Consolidation: Round 2

It's beginning to feel a lot like... July, 1999 with all the news of consolidations and mergers in the ad industry! What does the new wave of consolidation in our space mean for the industry as a whole? Is this a sign of continued consolidation and the eventual landscape evolution mirroring that of the traditional space or is this an anomaly as companies look to "un-bundle" services?

There are certainly arguments for both, and I must admit that it could go either way. But my guess is that consolidation will likely continue over the next two years. Whenever I attend any of the various industry conferences, I am continuously surprised by the sheer number of small, niche agencies and consultants offering their services to advertisers of all shapes and sizes. There are category-focused agencies (i.e. automotive or entertainment targeted), performance-based agencies (i.e. CPA or CPC focused), and a number of specialized services (i.e. affiliates or search). As the interactive space continues to evolve and mature, there is no shortage of niches within the overall industry that require a special talent or a special expertise to be developed and executed upon, thus there are needs for these types of smaller shops to identify and offer these services. I see their value, and I must admit that I get excited when I realize how many of these agencies and consultancies were started by people whom I used to work with (the "Silicon Alley" pedigree continues to shine). If I see their value, and if the clients see their value, then it's obvious that most of the larger shops see their value as well and will eventually look to offer those same services in one way or another.



This is what leads us to the age-old question of "Buy vs. Build." Is it easier to mirror a set of services and build them out, or is it easier to buy a company that offers those services already? These are the questions being asked by any number of people and companies, and I'm sure that the answers will vary, but I'm sure that many of the answers will revolve around the buy option.

As this new wave of consolidation continues, and we enter into the second renaissance of interactive advertising, the landscape will continue to change and we must beware of the downside to consolidation. We must recognize that the industry is not yet mature and that competition breeds improvement. These smaller shops offer unique ideas and processes and they keep the larger shops on their toes. As consolidation continues, which is inevitable, I hope that we all continue to push the envelope. I hope that the loss of competition will not foster complacency but rather, will foster a feeling of excitement and revitalization of the industry as new ideas are merged with established processes to create a whole that is stronger than the sum of its parts. These smaller companies offer a unique perspective on typical situations. They offer a fresh look at staid old issues. They offer a set of new solutions to established problems.
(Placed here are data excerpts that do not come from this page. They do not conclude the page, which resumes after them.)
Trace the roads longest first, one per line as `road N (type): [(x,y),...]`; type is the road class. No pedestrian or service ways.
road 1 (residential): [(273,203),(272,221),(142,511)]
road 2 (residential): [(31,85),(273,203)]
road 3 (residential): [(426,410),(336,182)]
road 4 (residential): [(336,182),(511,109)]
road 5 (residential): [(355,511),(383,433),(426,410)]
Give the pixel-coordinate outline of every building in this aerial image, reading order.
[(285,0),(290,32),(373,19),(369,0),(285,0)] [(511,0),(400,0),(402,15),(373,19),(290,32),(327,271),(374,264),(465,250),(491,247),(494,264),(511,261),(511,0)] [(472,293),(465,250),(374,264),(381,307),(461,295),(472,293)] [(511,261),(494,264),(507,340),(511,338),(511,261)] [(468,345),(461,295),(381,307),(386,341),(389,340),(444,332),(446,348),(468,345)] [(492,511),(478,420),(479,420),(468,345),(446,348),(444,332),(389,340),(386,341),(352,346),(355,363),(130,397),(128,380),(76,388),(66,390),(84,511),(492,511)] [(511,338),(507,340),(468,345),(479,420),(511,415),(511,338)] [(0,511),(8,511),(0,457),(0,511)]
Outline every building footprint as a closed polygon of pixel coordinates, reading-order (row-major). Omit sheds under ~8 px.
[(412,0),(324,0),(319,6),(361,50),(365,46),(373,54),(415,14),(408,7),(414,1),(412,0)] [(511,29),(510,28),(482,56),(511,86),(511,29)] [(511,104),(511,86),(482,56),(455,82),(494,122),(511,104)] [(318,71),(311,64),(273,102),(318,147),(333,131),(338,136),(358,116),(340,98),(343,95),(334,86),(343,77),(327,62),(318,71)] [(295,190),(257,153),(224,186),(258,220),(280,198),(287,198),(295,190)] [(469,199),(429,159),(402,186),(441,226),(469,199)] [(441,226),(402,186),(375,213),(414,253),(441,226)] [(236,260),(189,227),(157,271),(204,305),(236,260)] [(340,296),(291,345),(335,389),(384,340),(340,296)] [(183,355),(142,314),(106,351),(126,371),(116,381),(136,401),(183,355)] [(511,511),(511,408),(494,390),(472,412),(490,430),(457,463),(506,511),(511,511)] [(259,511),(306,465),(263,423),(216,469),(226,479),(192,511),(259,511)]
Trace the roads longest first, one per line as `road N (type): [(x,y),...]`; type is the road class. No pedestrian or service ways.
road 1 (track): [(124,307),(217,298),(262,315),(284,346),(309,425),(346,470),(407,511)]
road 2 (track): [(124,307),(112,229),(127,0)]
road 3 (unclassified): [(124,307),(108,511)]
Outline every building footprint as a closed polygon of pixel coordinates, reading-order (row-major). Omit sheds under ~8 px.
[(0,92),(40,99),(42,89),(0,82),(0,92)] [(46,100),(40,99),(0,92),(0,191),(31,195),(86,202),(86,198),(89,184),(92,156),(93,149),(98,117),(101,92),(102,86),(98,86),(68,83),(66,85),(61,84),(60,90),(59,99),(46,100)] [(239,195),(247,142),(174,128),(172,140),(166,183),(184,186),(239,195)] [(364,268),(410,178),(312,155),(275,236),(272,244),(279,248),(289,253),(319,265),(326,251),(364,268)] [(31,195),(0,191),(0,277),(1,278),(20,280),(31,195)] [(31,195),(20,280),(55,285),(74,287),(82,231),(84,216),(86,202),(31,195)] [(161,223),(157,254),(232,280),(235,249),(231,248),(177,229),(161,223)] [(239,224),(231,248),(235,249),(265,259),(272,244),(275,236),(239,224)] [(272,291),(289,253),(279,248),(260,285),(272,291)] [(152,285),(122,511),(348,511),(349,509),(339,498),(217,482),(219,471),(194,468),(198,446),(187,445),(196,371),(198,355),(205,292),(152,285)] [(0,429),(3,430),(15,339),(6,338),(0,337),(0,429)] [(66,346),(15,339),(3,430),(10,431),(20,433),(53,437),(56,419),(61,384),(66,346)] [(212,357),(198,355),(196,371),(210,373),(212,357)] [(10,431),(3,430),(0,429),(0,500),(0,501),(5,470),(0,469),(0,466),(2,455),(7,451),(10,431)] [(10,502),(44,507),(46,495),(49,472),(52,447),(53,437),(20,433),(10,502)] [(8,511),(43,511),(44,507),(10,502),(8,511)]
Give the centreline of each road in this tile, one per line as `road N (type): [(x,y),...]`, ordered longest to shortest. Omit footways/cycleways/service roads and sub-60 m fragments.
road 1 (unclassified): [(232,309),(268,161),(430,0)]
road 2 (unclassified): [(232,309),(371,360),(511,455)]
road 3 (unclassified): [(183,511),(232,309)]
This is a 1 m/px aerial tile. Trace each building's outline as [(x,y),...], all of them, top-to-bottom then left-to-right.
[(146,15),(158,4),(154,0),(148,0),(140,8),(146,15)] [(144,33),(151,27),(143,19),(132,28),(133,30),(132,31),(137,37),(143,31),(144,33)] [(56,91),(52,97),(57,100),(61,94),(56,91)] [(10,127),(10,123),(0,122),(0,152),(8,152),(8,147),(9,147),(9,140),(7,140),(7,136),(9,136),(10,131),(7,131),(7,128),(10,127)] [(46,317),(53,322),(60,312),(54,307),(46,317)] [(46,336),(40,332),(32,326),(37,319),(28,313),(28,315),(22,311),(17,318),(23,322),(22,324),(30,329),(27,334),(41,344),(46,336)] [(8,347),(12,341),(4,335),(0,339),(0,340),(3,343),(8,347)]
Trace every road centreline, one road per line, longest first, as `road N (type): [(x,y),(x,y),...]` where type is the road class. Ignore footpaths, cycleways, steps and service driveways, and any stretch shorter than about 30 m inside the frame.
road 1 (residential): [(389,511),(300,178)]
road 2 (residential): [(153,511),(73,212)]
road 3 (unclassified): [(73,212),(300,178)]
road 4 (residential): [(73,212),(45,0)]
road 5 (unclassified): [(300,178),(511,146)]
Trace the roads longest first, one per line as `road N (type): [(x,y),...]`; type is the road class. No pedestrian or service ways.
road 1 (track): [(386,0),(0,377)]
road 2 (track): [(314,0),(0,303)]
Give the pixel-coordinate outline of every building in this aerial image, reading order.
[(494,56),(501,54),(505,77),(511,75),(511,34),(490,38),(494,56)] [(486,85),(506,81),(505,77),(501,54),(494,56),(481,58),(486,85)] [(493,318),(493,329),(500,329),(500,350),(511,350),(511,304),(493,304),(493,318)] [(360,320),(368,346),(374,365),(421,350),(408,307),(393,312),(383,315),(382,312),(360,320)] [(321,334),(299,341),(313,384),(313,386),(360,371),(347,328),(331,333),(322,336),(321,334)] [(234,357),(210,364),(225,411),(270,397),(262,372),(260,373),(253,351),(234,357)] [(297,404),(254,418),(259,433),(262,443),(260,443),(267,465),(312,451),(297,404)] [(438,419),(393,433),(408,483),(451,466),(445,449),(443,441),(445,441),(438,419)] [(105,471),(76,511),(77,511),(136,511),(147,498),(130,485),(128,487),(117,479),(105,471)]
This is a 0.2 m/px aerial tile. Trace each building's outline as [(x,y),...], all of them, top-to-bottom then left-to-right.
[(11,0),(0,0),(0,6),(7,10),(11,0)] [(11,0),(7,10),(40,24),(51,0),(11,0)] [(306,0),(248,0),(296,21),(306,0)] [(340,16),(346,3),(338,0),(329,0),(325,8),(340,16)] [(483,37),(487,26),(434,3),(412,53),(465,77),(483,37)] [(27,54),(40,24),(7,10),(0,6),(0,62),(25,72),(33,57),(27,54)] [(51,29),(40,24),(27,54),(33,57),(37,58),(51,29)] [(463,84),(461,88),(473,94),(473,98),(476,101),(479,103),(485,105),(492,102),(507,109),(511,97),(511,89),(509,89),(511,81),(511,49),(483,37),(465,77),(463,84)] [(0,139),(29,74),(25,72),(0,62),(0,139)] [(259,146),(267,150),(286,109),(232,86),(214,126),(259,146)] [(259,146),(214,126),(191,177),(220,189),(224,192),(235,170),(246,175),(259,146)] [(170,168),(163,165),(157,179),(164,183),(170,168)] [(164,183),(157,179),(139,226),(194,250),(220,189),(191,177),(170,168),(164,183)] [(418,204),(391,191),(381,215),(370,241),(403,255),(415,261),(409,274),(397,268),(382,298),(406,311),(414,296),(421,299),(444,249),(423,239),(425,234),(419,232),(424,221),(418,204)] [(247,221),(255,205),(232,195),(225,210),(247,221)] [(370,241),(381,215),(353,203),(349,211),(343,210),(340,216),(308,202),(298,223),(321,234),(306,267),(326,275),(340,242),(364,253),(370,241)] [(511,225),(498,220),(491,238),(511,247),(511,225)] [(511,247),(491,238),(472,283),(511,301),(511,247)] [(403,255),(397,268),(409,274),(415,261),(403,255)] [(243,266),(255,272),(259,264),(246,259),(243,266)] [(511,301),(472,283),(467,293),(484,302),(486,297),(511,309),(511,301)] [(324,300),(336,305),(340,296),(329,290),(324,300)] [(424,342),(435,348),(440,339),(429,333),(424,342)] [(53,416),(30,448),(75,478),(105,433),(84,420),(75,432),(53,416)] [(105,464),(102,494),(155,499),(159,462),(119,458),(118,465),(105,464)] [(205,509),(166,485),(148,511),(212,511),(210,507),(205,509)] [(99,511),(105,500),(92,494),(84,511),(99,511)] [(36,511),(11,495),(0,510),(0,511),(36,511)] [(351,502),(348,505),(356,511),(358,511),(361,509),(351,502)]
I offer the industry this idea as a whole. As consolidation continues and the landscape thins, do not stop searching for new ways to answer the old questions. If you are entrepreneurial, do not hesitate to address an old problem with a new solution. There will certainly be fewer options as a result of consolidation, but this does not mean that we cannot still have competition. Competition creates the survival of the fittest and this is what drives evolution.